The organization sharply raised its forecast for global growth to 5.8 percent in 2021, up from a 4.2 percent projection in December. It said the pace of expansion would cool to 4.5 percent in 2022 as government support programs unwind.
A government stimulus-led upturn in the United States, where President Biden is betting on a $2 trillion infrastructure package to end the effects of the pandemic faster, has helped improve the global outlook, the group said. China continues to experience the world’s strongest rebound, also lifting the global outlook.
In Europe, which has been lagging the United States in a recovery, an acceleration of vaccination programs has allowed governments to begin lifting restrictions on activities, speeding up what had been a slow economic reopening.
The opposite is true for many emerging-market economies that are suffering from slow distribution of vaccines, new outbreaks of Covid-19 and economically limiting containment measures, dampening prospects for a quick recovery.
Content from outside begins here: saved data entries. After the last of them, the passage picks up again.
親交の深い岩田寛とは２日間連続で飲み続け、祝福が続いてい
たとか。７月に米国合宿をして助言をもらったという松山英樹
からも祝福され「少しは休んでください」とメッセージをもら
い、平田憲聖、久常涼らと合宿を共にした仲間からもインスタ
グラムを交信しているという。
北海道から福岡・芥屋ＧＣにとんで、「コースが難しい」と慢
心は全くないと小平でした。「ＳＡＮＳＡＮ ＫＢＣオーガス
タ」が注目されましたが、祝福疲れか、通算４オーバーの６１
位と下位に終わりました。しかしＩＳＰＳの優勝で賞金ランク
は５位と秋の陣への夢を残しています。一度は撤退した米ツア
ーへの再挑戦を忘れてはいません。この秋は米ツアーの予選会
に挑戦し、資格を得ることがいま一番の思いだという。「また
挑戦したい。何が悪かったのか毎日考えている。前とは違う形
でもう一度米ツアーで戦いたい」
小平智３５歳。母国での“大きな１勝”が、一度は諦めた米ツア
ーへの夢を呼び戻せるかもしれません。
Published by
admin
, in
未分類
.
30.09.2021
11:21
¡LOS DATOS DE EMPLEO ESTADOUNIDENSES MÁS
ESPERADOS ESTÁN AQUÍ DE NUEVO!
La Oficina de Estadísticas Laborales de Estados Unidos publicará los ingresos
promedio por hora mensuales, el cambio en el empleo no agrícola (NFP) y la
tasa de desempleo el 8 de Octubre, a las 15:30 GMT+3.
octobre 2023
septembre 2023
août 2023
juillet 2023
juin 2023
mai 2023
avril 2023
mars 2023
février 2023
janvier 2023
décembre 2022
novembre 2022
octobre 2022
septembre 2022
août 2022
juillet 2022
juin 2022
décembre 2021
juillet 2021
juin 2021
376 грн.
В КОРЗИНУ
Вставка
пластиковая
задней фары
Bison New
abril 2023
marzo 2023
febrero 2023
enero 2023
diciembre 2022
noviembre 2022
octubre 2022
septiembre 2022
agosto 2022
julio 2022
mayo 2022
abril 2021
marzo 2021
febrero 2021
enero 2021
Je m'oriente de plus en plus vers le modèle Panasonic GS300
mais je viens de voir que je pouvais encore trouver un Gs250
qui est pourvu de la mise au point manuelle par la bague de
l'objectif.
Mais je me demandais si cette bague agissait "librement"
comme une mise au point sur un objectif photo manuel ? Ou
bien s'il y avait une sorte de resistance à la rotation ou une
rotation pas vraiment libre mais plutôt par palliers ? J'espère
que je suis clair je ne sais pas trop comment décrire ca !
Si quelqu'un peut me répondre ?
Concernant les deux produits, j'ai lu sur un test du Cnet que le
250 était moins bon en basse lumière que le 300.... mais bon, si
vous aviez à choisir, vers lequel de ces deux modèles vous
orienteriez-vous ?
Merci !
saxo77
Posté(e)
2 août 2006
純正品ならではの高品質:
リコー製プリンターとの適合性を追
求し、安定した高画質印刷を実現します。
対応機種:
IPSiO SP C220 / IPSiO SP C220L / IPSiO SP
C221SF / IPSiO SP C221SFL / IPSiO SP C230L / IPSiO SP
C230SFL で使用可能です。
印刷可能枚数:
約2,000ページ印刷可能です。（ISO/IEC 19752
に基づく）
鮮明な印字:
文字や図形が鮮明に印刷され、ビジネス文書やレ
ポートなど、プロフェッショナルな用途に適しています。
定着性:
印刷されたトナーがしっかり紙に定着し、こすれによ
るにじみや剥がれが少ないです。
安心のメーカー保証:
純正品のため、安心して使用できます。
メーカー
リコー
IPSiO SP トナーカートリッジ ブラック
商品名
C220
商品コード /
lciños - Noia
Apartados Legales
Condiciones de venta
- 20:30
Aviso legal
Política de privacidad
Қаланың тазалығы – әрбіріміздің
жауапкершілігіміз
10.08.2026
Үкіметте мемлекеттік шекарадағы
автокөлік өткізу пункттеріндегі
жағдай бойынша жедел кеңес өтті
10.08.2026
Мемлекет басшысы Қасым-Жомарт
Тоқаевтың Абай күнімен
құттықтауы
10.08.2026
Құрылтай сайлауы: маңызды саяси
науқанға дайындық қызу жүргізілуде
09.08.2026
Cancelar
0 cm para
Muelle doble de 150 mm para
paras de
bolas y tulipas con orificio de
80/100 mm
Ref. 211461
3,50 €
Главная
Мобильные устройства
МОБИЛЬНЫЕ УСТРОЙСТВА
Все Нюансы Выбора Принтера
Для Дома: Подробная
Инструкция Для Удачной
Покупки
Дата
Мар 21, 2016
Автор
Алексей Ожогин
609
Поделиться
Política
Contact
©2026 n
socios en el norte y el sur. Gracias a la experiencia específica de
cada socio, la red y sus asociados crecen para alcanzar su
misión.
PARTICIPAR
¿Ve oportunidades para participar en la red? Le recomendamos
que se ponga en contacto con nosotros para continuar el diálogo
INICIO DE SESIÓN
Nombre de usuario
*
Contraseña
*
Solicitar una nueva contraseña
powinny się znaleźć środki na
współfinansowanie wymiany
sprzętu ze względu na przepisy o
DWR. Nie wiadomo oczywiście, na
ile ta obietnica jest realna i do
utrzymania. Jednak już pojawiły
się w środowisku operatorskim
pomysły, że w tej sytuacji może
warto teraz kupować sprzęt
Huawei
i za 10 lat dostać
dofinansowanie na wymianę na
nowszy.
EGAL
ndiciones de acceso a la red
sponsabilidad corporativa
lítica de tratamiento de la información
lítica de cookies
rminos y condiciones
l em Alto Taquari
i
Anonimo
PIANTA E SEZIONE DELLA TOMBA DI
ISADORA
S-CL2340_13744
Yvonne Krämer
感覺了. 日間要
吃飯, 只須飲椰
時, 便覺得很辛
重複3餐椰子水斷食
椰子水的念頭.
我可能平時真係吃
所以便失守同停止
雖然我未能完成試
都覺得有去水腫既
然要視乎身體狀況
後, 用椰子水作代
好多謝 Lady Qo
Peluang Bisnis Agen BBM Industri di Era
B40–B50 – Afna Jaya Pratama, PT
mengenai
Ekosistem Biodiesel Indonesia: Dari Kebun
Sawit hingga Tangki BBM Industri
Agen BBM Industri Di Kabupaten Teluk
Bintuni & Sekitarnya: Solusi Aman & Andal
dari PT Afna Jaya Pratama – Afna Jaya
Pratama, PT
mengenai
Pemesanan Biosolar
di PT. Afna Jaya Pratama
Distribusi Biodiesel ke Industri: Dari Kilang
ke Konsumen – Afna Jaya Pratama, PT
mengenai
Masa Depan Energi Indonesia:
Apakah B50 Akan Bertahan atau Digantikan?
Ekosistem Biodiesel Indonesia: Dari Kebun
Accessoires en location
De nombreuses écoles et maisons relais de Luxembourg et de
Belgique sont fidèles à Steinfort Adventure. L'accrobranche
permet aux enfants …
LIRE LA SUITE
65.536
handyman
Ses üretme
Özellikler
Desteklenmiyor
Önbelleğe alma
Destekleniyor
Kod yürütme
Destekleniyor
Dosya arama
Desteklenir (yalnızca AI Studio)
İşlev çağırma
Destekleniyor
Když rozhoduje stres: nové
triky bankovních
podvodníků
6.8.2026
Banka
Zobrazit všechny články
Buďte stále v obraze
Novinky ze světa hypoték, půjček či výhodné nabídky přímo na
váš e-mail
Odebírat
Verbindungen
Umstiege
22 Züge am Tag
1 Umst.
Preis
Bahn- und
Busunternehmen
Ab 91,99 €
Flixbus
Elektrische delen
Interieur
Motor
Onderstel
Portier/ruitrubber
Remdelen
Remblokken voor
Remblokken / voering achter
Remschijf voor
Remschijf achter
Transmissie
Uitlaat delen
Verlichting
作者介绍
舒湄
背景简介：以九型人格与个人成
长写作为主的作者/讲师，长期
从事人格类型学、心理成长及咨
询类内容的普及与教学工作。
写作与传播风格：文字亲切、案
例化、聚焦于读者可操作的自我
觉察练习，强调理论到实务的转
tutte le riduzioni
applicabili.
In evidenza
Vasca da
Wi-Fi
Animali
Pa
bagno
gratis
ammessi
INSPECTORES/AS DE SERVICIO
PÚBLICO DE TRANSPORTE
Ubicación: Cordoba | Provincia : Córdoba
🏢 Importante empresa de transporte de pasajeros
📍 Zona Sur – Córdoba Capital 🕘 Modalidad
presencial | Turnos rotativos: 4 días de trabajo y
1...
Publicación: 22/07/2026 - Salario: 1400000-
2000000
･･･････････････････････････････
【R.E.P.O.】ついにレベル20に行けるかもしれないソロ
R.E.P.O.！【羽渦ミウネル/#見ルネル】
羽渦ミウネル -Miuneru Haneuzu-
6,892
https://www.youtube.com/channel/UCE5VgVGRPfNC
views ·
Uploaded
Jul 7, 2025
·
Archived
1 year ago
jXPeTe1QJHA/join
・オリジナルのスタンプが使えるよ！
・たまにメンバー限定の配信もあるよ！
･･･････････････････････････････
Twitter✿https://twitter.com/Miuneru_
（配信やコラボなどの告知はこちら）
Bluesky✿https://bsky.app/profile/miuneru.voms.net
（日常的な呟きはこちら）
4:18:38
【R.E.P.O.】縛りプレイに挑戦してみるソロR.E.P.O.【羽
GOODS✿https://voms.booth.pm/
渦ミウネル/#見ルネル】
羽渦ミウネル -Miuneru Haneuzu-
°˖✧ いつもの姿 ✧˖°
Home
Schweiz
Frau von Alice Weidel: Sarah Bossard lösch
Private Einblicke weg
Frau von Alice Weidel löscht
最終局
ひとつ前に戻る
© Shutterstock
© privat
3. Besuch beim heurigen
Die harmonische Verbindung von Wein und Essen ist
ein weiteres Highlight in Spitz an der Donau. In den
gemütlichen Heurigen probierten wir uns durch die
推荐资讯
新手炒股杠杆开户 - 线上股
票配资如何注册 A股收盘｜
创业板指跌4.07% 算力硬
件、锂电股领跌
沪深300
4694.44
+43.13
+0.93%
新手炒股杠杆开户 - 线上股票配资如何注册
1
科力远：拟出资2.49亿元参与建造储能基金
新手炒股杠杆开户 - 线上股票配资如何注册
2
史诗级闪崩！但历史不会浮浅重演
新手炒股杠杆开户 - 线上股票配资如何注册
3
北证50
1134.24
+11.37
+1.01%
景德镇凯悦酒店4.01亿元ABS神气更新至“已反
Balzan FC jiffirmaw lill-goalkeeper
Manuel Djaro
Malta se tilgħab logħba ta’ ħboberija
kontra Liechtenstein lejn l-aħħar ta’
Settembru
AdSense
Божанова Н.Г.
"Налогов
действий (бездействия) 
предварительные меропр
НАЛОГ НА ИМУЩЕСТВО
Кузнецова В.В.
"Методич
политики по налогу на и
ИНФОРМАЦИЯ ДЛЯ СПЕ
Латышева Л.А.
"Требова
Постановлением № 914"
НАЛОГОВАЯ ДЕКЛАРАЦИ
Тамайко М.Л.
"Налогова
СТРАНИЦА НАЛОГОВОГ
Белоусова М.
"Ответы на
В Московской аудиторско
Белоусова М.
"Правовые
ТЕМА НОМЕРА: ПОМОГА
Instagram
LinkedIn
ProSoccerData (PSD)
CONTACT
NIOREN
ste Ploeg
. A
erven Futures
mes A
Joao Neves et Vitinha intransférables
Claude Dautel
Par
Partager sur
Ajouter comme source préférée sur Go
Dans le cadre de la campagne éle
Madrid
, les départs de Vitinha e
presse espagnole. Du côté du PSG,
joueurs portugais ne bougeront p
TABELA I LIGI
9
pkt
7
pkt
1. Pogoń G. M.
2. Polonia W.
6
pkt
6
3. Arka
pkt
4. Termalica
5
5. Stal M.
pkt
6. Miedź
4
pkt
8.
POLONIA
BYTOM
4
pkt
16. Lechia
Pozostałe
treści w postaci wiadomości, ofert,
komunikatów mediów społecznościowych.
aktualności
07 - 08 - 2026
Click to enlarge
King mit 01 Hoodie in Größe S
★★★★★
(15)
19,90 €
India, which has suffered a deadly resurgence of the virus, is likely to face economic struggles as a result and a slower return to prepandemic growth levels until the impact of the virus fades, the organization said.
It estimated the economy in the United States would grow 6.9 percent in 2021; in China, 8.5 percent; in the euro area, 4.3 percent; in Britain, 7.2 percent; in Argentina, 6.1 percent; and in India, 9.9 percent.
“Our latest projections provide hope that in many countries, people hit hard by the pandemic may soon be able to return to work and start living a normal life again,” Laurence Boone, the organization’s chief economist, said during a news briefing.
“But we are at a critical stage of the recovery. Vaccination production and distribution have to accelerate globally and be backed by effective public health strategies,” she said.